▸ Passage provided

——————

Failure to Provide Timely Oral and Incontinence Care for Dependent Residents
Penalty
Summary
The facility failed to provide adequate assistance with activities of daily living (ADL) for several residents who were dependent on staff for care, specifically in the areas of oral hygiene and timely incontinence care. Observations revealed that two residents had visible accumulations of brown sediments on their teeth, indicating a lack of oral care. One of these residents was unable to communicate due to cognitive impairment, while the other, who was cognitively intact, reported that staff had not assisted with mouth care for an extended period. Both residents had care plans indicating the need for staff assistance with oral hygiene due to self-care deficits related to their medical conditions. In addition, two other residents who were paraplegic and always incontinent reported and were observed to experience delays in receiving incontinence care. One resident stated that incontinence care was typically provided only twice daily, resulting in prolonged periods spent in wet undergarments while seated in a wheelchair. Another resident was found in bed with a strong odor of urine and feces, having activated the call light for assistance approximately five minutes prior to being attended to. This resident reported that wait times for incontinence care could exceed one hour, and staff interviews confirmed that care was not consistently provided every two hours as required by facility policy. The affected residents had significant medical histories, including hemiplegia, paraplegia, neuromuscular dysfunction of the bladder, and other conditions resulting in self-care deficits. Facility policies and job descriptions for CNAs, LPNs, and the DON outlined the expectation for regular oral care and incontinence care every two hours or as needed, but these standards were not met for the residents reviewed. The deficiencies were identified through direct observation, resident interviews, record reviews, and staff interviews.

——————

▸ What you need to do
Please state how often one resident said incontinence care was typically provided, according to the summary on oral and incontinence care.

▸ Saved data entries
——————

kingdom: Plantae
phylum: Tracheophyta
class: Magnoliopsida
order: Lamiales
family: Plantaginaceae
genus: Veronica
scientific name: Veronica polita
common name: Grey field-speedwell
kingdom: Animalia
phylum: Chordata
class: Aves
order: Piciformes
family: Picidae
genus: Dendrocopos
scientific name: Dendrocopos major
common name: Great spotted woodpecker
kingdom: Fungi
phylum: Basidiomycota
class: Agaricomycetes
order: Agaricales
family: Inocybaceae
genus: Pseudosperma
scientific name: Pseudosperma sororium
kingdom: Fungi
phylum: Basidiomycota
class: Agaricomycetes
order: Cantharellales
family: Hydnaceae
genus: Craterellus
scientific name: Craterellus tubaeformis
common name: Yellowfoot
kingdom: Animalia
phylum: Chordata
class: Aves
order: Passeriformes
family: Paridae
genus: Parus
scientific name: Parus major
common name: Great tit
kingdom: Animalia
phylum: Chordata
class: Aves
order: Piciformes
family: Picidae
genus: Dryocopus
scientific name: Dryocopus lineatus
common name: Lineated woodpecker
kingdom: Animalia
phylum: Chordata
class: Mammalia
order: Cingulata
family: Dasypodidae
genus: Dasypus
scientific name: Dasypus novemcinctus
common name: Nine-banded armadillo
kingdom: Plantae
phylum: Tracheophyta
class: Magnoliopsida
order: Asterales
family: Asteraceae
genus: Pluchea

——————

▸ Task response
Only twice daily.